Zaman memang telah berganti. Ekonomi kini tidak lagi berpusat pada mengonsumsi hal-hal yang bersifat materi, tapi juga hasrat, kesenangan. Libidonomics, kalau kata filsuf Prancis, Jean-Francois Lyotard. Mulai tontonan, hiburan, olahraga, hingga kecantikan. Bahkan, untuk sekadar ngobrol dan ngopi di pinggir jalan atau beranda rumah yang semestinya murah-meriah, para ‘tuan besar’ telah mengonstruksi gaya hidup itu menjadi komoditas yang ujung-ujungnya menguras kantong. Betul, itu memang bukan paksaan. Namun, jika gaya hidup semacam itu terus-menerus didoktrinasi entah lewat tontonan ataupun medsos, ia akhirnya jadi hegemoni. Mereka yang enggak kuat ‘iman’, lama-lama ya tergoda juga.

Apalagi kini meminjam uang semudah menyeduh secangkir kopi. Pinjaman online (baik yang legal maupun ilegal) menjamur di mana-mana. Iklan yang menawarkan kemudahan semacam itu kerap muncul, baik di media mainstream seperti televisi maupun media sosial semisal Youtube atau Instagram. Anda mungkin pernah melihat iklan sejenis itu di medsos yang menawarkan limit pinjaman hingga puluhan juta kepada anak-anak muda. Belum lagi fasilitas buy now pay later (BNPL) yang pada prinsipnya sama, yakni menyuruh kita mengonsumsi dengan cara berutang.

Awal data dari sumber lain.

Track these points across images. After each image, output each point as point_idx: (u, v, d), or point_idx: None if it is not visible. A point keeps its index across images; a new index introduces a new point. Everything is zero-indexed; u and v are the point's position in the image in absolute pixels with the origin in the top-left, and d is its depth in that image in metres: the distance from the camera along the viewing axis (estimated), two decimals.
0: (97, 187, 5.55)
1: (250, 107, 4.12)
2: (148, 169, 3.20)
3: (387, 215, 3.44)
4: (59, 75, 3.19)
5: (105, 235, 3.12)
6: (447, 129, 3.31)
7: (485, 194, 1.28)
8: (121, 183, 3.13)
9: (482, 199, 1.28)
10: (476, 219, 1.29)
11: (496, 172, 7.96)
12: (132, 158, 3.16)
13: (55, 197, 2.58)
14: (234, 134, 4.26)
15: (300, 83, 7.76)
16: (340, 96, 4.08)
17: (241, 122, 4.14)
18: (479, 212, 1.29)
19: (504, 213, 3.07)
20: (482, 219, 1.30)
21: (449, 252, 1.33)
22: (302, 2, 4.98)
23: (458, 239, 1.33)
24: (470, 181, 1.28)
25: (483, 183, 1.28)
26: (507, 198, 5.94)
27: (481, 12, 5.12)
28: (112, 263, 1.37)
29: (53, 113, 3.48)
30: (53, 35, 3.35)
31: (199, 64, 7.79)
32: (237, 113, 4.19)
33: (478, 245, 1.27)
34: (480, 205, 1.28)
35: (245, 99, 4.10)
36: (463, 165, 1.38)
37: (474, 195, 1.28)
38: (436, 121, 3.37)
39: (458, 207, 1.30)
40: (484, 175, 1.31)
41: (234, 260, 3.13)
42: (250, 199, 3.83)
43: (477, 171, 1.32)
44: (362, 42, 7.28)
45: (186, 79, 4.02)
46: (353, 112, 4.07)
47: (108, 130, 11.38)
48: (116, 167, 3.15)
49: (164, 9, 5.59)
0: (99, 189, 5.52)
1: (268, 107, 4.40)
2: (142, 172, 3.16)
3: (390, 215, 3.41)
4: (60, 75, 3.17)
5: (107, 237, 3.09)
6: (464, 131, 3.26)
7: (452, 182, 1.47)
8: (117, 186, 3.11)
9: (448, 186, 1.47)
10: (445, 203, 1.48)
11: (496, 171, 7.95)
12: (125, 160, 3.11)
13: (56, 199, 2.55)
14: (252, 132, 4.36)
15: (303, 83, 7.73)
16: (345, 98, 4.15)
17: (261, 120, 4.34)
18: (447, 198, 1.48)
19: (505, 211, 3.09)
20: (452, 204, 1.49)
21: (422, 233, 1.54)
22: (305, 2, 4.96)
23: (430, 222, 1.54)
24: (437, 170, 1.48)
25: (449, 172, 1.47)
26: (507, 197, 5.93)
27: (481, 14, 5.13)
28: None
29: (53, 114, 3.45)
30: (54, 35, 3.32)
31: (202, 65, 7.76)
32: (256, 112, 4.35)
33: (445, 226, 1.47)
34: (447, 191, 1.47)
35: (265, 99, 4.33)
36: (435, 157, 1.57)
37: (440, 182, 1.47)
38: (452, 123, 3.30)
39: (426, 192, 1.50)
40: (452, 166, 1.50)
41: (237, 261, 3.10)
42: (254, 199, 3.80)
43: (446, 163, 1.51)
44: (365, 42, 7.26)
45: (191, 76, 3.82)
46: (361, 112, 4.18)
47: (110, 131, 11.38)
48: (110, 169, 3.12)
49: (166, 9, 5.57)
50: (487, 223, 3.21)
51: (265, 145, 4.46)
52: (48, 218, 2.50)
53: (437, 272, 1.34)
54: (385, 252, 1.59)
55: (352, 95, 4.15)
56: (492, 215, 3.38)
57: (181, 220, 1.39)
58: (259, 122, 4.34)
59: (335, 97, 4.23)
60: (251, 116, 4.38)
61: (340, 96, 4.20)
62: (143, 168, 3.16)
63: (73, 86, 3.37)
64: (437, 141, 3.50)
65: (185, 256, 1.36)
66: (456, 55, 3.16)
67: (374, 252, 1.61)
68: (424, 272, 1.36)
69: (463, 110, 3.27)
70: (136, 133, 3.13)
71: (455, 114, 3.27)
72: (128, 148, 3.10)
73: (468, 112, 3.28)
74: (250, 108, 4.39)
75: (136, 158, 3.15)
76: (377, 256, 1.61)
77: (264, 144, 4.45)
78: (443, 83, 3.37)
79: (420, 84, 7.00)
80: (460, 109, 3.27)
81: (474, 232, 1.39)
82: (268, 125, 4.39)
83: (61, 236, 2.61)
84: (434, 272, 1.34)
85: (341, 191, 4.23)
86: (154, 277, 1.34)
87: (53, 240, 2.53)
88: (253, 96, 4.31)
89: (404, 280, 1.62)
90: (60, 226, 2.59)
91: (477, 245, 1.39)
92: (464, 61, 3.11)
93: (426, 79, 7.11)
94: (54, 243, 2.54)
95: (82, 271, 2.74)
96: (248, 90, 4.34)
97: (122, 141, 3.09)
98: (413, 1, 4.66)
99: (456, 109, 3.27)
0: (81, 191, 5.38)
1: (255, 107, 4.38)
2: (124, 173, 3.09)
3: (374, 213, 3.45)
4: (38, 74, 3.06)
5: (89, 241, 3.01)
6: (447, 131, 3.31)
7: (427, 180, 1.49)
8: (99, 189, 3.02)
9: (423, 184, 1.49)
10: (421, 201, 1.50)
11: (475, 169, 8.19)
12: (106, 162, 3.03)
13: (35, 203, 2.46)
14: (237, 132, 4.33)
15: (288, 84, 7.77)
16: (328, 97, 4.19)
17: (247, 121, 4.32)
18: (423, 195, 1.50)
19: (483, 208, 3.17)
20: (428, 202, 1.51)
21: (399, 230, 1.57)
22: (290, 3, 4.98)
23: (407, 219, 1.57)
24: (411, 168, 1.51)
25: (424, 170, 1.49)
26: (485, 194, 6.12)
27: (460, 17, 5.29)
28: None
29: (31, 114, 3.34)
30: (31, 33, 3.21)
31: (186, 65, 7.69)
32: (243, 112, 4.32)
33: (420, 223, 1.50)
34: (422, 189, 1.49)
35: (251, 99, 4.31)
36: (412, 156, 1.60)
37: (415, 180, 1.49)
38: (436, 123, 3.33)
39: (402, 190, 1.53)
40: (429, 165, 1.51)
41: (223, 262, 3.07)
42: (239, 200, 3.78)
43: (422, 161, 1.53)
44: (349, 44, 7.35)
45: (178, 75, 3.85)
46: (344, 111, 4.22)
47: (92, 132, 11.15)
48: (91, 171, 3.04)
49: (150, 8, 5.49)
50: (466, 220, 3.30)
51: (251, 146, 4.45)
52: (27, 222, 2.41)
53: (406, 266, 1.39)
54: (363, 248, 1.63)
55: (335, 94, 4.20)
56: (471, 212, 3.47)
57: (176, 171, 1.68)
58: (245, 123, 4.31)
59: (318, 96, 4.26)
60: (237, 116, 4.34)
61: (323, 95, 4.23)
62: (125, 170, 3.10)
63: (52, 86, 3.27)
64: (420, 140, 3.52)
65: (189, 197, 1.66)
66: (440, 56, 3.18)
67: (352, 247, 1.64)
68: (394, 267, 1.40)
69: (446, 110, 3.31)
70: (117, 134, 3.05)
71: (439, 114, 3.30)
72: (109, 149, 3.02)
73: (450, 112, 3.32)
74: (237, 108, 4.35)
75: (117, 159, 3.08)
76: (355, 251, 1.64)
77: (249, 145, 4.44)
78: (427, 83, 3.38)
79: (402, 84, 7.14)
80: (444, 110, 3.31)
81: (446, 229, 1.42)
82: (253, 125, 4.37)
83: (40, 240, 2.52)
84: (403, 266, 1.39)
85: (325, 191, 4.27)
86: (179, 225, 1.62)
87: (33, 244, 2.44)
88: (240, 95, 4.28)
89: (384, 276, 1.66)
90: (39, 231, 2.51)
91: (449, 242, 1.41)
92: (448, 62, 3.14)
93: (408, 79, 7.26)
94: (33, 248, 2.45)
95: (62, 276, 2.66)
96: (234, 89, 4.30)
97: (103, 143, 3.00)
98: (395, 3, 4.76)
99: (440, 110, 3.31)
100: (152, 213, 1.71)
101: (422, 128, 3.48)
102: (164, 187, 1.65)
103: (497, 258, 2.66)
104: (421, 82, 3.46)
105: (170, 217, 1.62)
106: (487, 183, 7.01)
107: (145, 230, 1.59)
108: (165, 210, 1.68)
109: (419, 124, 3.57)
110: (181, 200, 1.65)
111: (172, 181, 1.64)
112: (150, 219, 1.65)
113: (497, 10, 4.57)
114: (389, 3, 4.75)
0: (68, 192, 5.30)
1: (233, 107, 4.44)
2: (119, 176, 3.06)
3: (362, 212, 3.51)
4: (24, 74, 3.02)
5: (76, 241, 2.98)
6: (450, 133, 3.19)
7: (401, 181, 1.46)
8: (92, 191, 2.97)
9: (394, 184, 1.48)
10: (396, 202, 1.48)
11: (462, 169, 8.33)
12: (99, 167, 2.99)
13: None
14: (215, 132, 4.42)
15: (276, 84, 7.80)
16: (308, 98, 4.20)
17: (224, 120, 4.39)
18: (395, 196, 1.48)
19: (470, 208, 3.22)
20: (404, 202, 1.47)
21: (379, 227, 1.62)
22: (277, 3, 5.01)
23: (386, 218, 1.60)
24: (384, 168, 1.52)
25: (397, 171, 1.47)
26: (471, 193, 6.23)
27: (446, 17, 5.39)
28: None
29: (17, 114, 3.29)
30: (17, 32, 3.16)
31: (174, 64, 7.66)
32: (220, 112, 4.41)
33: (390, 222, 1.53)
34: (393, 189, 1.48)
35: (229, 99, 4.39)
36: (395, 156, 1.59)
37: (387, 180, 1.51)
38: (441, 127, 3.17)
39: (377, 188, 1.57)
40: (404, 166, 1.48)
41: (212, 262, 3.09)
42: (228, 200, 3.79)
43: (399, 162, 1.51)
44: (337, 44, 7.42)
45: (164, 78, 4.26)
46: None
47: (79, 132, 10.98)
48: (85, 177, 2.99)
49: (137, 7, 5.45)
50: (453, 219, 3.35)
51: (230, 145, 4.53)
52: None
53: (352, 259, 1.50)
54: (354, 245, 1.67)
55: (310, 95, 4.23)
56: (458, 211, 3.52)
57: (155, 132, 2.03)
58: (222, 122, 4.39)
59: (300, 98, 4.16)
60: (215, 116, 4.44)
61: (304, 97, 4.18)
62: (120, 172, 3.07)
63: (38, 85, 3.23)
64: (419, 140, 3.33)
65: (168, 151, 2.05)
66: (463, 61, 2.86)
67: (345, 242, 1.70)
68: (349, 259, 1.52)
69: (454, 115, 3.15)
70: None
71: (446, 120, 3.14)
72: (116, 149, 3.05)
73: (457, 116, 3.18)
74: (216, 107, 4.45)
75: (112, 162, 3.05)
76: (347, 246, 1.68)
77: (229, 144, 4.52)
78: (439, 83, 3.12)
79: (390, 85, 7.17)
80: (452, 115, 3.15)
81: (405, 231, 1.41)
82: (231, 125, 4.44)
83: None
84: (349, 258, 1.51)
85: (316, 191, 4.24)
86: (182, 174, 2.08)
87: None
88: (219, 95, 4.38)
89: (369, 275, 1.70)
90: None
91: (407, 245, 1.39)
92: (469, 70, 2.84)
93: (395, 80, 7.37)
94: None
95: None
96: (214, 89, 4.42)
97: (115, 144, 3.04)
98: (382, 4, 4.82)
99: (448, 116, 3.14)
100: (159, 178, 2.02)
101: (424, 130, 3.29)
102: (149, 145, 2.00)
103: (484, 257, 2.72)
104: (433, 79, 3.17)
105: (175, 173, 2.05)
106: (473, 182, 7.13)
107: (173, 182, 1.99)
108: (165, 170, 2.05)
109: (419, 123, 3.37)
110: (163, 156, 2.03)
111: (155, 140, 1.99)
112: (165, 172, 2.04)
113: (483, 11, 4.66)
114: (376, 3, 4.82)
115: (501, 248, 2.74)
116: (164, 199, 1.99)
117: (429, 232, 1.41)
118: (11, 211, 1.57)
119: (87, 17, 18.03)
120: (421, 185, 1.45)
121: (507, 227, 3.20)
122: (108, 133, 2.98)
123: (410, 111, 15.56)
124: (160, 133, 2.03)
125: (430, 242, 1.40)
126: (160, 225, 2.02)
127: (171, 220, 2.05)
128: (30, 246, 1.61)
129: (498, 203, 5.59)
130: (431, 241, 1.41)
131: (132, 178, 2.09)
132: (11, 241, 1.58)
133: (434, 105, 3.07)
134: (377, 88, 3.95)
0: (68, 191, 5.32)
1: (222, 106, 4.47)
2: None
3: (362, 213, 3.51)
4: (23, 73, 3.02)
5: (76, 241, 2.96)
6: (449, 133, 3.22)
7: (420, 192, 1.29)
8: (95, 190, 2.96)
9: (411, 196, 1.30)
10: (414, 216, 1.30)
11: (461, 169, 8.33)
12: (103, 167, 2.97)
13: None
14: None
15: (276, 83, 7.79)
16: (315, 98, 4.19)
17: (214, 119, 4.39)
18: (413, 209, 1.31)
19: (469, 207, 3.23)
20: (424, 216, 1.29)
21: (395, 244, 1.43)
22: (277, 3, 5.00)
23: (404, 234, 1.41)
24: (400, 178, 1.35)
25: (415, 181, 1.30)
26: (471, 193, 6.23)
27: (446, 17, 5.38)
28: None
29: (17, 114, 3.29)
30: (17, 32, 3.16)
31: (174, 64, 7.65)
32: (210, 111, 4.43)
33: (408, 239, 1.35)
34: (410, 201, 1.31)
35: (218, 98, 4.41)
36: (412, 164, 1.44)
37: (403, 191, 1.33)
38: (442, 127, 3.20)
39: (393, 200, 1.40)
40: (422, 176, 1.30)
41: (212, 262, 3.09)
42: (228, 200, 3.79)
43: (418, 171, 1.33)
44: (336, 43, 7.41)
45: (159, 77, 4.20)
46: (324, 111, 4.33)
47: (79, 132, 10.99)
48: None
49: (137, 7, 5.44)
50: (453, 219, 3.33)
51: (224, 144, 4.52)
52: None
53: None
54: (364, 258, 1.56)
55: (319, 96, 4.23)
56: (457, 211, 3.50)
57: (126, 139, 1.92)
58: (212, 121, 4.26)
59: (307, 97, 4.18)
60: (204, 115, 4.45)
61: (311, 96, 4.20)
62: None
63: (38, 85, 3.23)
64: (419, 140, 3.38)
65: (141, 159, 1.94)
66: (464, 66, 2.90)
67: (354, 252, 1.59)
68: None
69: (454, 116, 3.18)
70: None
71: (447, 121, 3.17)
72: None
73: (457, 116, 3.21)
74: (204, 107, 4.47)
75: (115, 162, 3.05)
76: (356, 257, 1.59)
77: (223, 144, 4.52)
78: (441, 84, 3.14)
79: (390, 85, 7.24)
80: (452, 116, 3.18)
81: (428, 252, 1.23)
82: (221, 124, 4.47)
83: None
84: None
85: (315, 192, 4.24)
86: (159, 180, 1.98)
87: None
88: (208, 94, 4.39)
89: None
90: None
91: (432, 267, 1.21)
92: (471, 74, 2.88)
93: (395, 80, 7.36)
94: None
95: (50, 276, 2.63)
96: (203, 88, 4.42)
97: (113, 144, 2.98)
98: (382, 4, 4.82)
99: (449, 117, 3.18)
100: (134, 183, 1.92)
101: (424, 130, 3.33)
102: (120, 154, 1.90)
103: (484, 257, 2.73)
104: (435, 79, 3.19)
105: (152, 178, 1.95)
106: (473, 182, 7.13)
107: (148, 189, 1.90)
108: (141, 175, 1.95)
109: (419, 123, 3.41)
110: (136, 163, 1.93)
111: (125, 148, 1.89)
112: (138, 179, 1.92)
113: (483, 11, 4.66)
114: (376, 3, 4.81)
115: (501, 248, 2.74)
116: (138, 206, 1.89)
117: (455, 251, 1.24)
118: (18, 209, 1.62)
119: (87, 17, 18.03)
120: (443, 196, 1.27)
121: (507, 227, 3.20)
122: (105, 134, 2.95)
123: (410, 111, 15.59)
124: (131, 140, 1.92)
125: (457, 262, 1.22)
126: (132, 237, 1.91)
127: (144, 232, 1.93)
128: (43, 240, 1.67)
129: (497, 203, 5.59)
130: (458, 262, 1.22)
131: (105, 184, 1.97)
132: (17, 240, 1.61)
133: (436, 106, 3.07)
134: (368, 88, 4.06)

Mengutip data laporan Otoritas Jasa Keuangan (OJK), jumlah non-performing loan atau NPL alias kredit macet untuk BNPL per April 2023 mencapai 9,7%. Angka tersebut jauh di batas aman, yakni 5%. Apa enggak bahaya tah? Apalagi data itu juga mengungkapkan hampir setengah pengguna BNPL ialah usia muda, yakni berkisar antara 20-30 tahun yang menyumbang 47,78%. Ironisnya, mereka yang bunuh diri atau gelap mata mencuri atau jadi pembunuh karena tergoda hal-hal semacam itu, bukan sekadar angka statistik. Mereka bertubuh dan
bernyawa, bahkan digadang-gadang menjadi bagian dari bonus demografi yang katanya akan membawa Indonesia mencapai kejayaan ekonomi pada 2045.

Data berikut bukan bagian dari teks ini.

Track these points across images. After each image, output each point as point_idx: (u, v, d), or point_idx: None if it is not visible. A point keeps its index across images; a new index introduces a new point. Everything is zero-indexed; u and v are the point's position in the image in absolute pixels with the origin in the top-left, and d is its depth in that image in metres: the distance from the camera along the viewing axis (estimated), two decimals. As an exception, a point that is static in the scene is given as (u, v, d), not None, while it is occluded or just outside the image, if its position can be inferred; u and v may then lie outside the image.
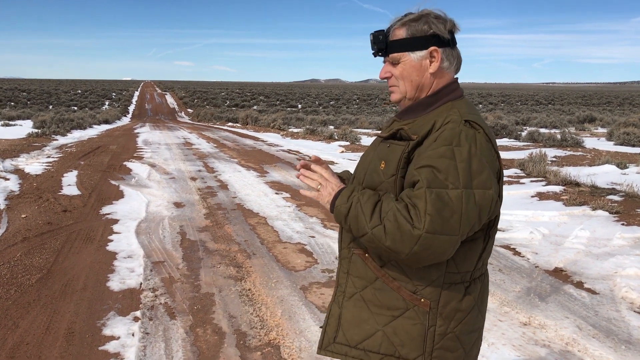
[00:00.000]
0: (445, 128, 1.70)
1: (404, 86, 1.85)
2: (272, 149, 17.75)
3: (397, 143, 1.79)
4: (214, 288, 5.06)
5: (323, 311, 4.54)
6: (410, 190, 1.66)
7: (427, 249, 1.61)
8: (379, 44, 1.84)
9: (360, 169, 1.91)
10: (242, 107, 55.71)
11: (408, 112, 1.87)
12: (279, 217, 7.88)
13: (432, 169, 1.63)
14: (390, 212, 1.63)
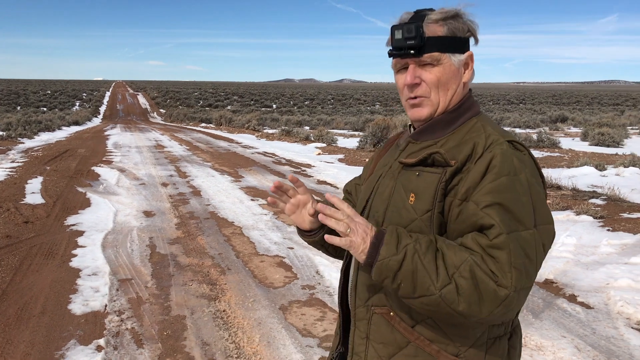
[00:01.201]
0: (494, 153, 1.38)
1: (438, 97, 1.50)
2: (247, 151, 17.35)
3: (431, 170, 1.44)
4: (185, 309, 4.68)
5: (304, 334, 4.20)
6: (480, 236, 1.33)
7: (508, 308, 1.31)
8: (416, 39, 1.44)
9: (377, 203, 1.54)
10: (215, 107, 55.07)
11: (427, 131, 1.53)
12: (255, 226, 7.51)
13: (503, 208, 1.33)
14: (464, 267, 1.30)
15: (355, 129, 27.21)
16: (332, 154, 16.13)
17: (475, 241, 1.33)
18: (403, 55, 1.48)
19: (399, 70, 1.54)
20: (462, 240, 1.35)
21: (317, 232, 1.72)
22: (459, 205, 1.38)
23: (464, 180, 1.39)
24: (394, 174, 1.54)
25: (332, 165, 13.60)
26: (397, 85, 1.56)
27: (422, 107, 1.51)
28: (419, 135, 1.54)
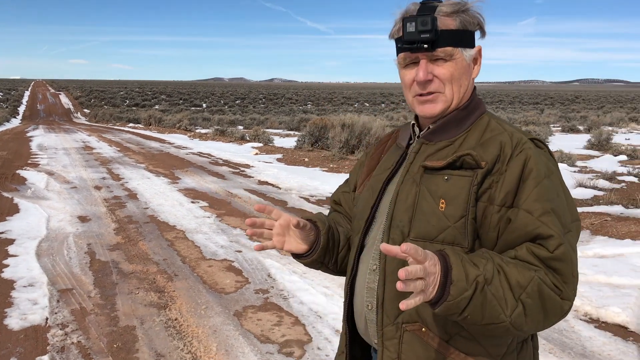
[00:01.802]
0: (527, 154, 1.33)
1: (452, 93, 1.42)
2: (180, 151, 16.92)
3: (461, 174, 1.35)
4: (134, 319, 4.45)
5: (263, 341, 4.08)
6: (537, 247, 1.27)
7: (564, 318, 1.32)
8: (431, 32, 1.35)
9: (400, 212, 1.41)
10: (143, 107, 53.55)
11: (440, 131, 1.45)
12: (198, 229, 7.29)
13: (555, 215, 1.28)
14: (531, 286, 1.23)
15: (290, 128, 27.13)
16: (270, 153, 15.98)
17: (533, 253, 1.27)
18: (415, 50, 1.39)
19: (407, 65, 1.44)
20: (517, 253, 1.28)
21: (314, 250, 1.57)
22: (499, 211, 1.31)
23: (499, 183, 1.32)
24: (415, 179, 1.42)
25: (272, 165, 13.46)
26: (404, 82, 1.46)
27: (436, 102, 1.42)
28: (433, 136, 1.46)
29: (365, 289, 1.47)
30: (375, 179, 1.57)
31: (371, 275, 1.46)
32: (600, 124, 26.57)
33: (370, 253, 1.48)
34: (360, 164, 1.73)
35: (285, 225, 1.51)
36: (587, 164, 13.28)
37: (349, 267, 1.56)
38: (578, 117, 33.60)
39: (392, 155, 1.57)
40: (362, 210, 1.56)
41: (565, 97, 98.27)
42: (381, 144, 1.67)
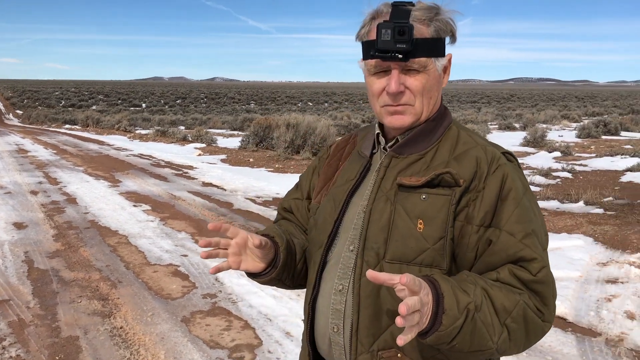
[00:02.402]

Tidak dapat dimungkiri konsumsi masyarakat memang turut berperan dalam mendongkrak pertumbuhan ekonomi. Namun, tidak mesti dengan cara berutang, tetapi melalui produktivitas. Itu bisa berjalan dengan menyediakan lebih banyak lapangan kerja, memperbaiki sistem pengupahan, serta akses kemudahan berusaha, bukan membuka seluas-luasnya fasilitas pinjaman online. Apalagi itu digunakan untuk hal yang tidak produktif, sekadar memuaskan hasrat (libido) kesenangan tadi.

Pembangunan ekonomi bukan semata persoalan makro. Permasalahan mikroekonomi semacam itu juga tidak kalah krusial. Perilaku ekonomi masyarakat juga turut berperan dalam menciptakan kemakmuran. Jepang bisa menjadi negara maju, salah satunya karena masyarakat mereka punya kebiasaan atau budaya berhemat dan menabung atau berinvestasi, bukan diajarkan untuk terus-menerus mengonsumsi sampai mati.